Llama-3-MAAL-8B-Instruct-v0.1: Multilingual Adaptive Augmentation Language Model
Developed by maum.ai Brain NLP, Llama-3-MAAL-8B-Instruct-v0.1 is an 8 billion parameter instruction-tuned model based on Llama-3, featuring a 8192 token context length. This model introduces a Multilingual Adaptive Augmentation Language-model (MAAL) approach, focusing on transferring instruction-following capabilities from English to Korean through cross-lingual training.
Key Capabilities & Features
- Bilingual Instruction Following: Specifically trained to understand and respond to instructions in both Korean and English.
- Cross-lingual Transfer: Utilizes cross-lingual training to efficiently transfer instruction-following skills from English to Korean without extensive continuous pre-training.
- Optimized for Korean Logic: Evaluated using the LogicKor benchmark, demonstrating competitive performance against other Korean-fine-tuned models in single-turn and multi-turn Korean instruction tasks.
- Efficient Training: Trained on 8 H100-80G GPUs for one day, highlighting an efficient development process for its bilingual capabilities.
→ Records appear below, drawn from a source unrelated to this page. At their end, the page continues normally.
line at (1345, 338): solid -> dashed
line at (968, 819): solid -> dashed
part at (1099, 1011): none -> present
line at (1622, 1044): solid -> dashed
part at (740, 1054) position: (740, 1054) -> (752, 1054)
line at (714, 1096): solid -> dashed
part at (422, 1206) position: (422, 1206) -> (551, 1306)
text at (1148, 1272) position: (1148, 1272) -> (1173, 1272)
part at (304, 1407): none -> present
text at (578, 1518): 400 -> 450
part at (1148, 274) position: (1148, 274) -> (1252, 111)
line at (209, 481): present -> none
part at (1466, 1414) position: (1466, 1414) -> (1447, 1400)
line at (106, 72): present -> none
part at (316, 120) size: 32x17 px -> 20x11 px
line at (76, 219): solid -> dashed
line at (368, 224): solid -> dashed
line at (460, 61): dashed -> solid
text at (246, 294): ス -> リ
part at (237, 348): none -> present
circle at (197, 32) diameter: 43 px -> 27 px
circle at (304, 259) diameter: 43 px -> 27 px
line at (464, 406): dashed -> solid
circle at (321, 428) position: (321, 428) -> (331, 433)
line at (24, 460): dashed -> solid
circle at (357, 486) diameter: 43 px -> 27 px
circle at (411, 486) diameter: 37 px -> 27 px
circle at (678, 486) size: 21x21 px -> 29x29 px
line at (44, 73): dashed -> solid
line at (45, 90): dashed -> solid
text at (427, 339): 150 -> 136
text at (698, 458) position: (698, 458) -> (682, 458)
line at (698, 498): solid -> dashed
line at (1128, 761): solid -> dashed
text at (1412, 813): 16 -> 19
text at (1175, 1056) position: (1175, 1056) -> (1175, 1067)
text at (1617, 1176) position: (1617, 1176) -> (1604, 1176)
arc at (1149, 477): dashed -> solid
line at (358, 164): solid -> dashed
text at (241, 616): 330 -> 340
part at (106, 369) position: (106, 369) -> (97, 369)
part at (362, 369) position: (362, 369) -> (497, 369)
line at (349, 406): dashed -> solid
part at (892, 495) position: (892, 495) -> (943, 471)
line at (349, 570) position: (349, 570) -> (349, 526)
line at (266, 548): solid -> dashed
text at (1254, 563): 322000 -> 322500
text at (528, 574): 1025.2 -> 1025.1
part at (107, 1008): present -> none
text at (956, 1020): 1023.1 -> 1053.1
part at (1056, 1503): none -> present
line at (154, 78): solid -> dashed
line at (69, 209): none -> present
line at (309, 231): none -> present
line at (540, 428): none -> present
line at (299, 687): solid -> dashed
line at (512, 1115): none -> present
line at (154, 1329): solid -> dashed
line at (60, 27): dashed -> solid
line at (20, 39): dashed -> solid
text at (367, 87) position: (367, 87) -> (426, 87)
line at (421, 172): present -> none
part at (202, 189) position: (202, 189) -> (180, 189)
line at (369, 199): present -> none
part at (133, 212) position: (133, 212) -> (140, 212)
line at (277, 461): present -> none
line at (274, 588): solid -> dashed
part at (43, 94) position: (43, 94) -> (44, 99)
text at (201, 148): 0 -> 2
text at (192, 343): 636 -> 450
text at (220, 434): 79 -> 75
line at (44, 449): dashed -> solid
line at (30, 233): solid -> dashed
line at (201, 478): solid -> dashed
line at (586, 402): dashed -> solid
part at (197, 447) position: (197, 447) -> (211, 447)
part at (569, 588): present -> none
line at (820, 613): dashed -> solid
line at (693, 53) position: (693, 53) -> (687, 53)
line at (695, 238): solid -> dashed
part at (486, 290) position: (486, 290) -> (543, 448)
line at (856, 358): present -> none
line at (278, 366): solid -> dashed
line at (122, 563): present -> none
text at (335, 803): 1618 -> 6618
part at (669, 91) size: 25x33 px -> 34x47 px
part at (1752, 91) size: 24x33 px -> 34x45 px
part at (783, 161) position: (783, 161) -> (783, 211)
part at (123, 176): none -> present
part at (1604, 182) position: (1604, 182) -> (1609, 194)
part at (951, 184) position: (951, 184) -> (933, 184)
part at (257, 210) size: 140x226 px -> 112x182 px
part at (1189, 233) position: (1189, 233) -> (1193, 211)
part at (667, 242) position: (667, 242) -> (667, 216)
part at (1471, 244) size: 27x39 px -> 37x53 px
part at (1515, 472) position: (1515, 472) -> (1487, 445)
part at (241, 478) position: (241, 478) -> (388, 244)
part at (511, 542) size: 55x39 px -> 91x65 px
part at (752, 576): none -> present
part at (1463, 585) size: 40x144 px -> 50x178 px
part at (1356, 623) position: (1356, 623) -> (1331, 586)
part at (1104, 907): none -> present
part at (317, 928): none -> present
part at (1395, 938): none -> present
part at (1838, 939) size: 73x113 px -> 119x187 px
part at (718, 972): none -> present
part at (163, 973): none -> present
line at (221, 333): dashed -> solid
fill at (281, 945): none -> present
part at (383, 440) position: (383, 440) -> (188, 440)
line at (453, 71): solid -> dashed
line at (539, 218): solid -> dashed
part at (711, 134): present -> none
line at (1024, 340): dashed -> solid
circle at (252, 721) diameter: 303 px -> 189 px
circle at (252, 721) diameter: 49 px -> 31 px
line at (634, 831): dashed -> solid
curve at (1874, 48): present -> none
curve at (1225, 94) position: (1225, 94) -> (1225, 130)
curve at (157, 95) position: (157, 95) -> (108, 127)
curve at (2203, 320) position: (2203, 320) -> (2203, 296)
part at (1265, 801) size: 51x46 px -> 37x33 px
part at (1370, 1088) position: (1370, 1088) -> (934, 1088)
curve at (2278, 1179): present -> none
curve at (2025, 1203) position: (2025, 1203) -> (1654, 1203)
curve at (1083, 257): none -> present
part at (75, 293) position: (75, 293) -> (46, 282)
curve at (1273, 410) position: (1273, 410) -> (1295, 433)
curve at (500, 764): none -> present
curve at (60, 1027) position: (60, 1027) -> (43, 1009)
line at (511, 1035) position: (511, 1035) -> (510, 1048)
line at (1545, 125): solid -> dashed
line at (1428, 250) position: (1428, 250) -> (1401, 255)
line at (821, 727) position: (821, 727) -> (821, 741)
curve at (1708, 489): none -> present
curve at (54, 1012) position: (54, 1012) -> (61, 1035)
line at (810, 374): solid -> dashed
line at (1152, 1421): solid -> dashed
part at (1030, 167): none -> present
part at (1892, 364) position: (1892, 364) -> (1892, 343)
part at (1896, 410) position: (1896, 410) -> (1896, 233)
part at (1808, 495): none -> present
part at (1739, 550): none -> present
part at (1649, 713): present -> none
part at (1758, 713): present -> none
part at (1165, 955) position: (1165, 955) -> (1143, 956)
Limitations & Future Development
Currently, the model has limitations including difficulty generating diverse Korean texts and a lack of deep Korean knowledge and cultural localization due to its training on a relatively small dataset. Future plans include enhancing Korean generation through vocabulary expansion and continuous pre-training, localizing with cultural adaptation methods, and developing a Vision Language Model variant.